* [TASK ITEM]: Scan the lines below for "oferty" and copy the matches.

* [Page-level text extractions]:
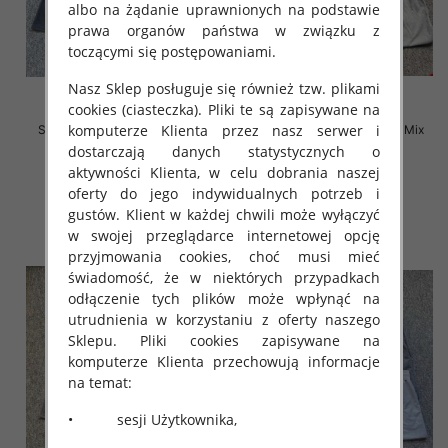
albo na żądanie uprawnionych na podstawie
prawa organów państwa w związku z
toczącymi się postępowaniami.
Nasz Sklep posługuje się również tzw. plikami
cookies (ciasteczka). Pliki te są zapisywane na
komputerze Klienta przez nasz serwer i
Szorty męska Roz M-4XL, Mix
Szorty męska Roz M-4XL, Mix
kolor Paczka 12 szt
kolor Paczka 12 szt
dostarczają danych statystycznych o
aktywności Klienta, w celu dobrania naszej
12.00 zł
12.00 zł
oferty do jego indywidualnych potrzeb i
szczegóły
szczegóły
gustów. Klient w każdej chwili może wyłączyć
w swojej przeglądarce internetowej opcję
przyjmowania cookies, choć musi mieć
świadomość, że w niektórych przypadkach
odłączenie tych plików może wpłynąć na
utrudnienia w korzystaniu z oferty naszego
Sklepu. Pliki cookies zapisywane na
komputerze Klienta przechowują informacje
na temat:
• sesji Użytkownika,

* [EXERCISE RESPONSE]:
oferty do jego indywidualnych potrzeb i
utrudnienia w korzystaniu z oferty naszego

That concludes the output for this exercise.